2017年9月2日土曜日

3、「力」を崇拝する人々

「ナルシシストとそれ以外の人間を区別するものは、人間味の欠如である。彼等は自分のことをかまってくれない世界にたいして自分が値打ちのある存在であることを証明するために、人生が費やされることの悲劇を感じていない。自分が優れた人間、特別な人間であるというナルシスティックなファサード(心理構造)が崩壊し、喪失と悲しみの感覚を否応なく意識せざるを得ない時には、しばしばもう手遅れである」。
➡ A・ローウェン「ナルシシズムという病い」文化・心理の病理より

負の興奮という概念は、ナルシシズムの問題と密接な関係がある。どんな人でもそうであるようにナルシシストもその生活において興奮を必要とする。

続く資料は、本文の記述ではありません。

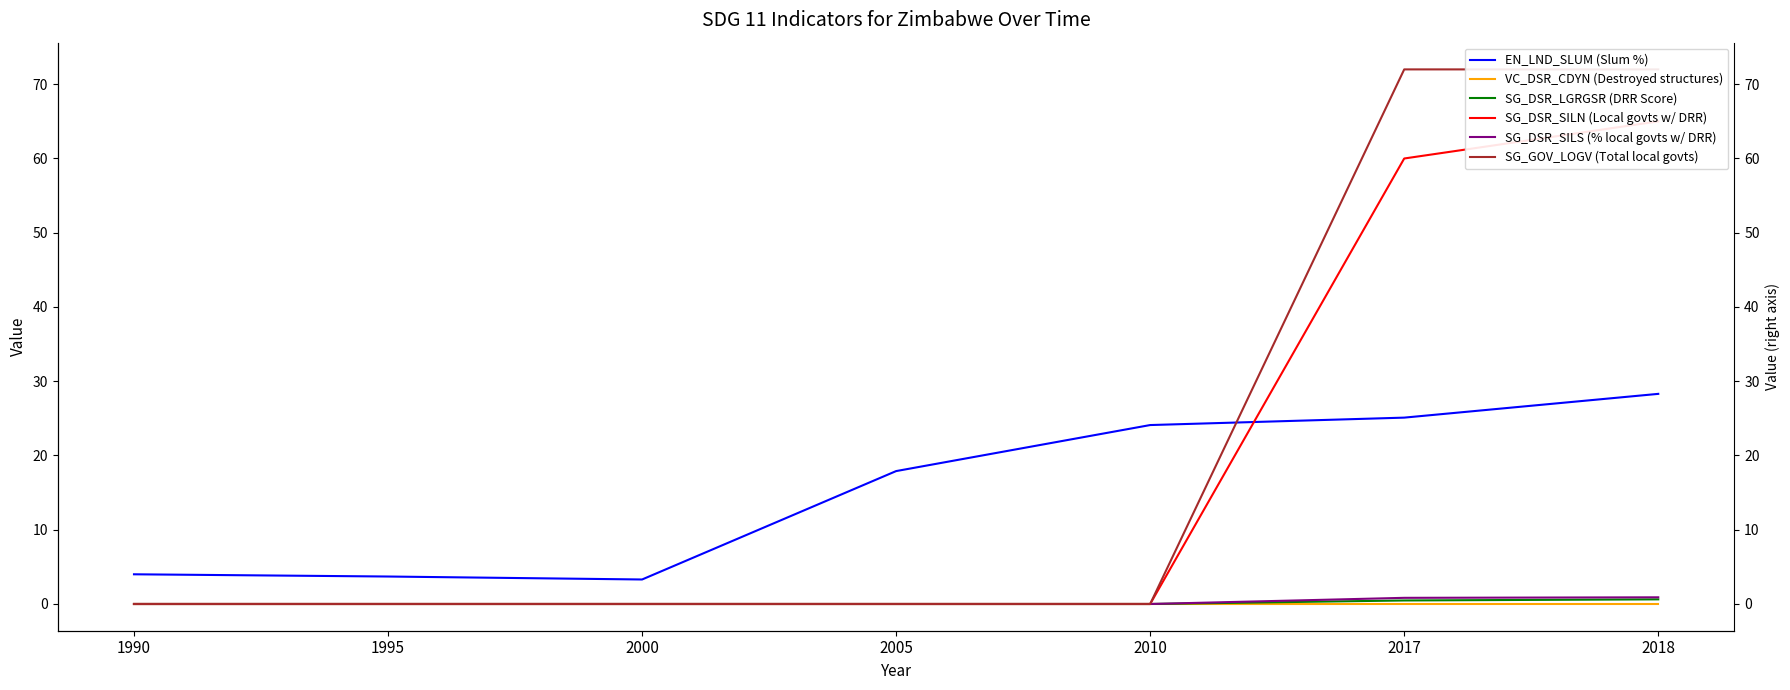

True or false: SG_DSR_SILN (Local govts w/ DRR) and SG_DSR_SILS (% local govts w/ DRR) intersect in this chart.

False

だが、

自分の感情を否定してしまっているので、ナルシシストは憧れや情熱といった正の興奮を経験することができない

そのため、ナルシシストは勝つか負けるかという賭け、権力闘争、危険な状況に自ら踏み込むなどして、興奮を呼び覚まそうとする  

その興奮は、金銭や生命や権力を失うかもしれないという脅威と、その脅威を克服する自己の能力との緊張関係から生ずる

ギャンブルで勝った金や手に入れた権力は、それ自体ほとんど何の意味もない。

 勝てば自我の肥やしにはなるが、身体レベルで必要とされる快楽はほとんど得られないからである。彼が得ることのできる唯一つの快楽は、脅威を除くことから生ずる負の興奮であり、 その快楽は充実感ではなく安堵感なのである

⇒ 権力に反撃を加え得るのは権力だけであり、それゆえ戦闘には終わりがない。無力な人々が平等な権力というものを求めても答えは得られない。平等な権力などというものは存在しない。もしも誰もが平等な権力を持っていたら、誰も人をコントロールすることができないだろう。 
⇒ それは本当の権力が存在していない事を意味する

ひとたび権力という見地からものを考えるならば、
⇒ 存在するのはただより大きな権力を求める闘争のみである。誰も決して十分な権力というものを持つ事が出来ない

⇒ 権力は自分の劣等感を克服するものでもなければ、屈辱という内面の感情をいやすものでもない。権力はただそうした感情を否定するのみである

⇒ 権力は、人間のナルシシズムを増大させ、心の底に潜む不安感を強化するものなのである

たとえば人生のすべてを、高いところも低いところも知ること、権力を持つこと、賞賛されること、自分は特別だと感じること。権力をもつことへの誘惑にはなかなか抵抗しがたい。とりわけ、子どものとき自分が愛するひとびとに傷つけられたり、裏切られたりしたことのある人には。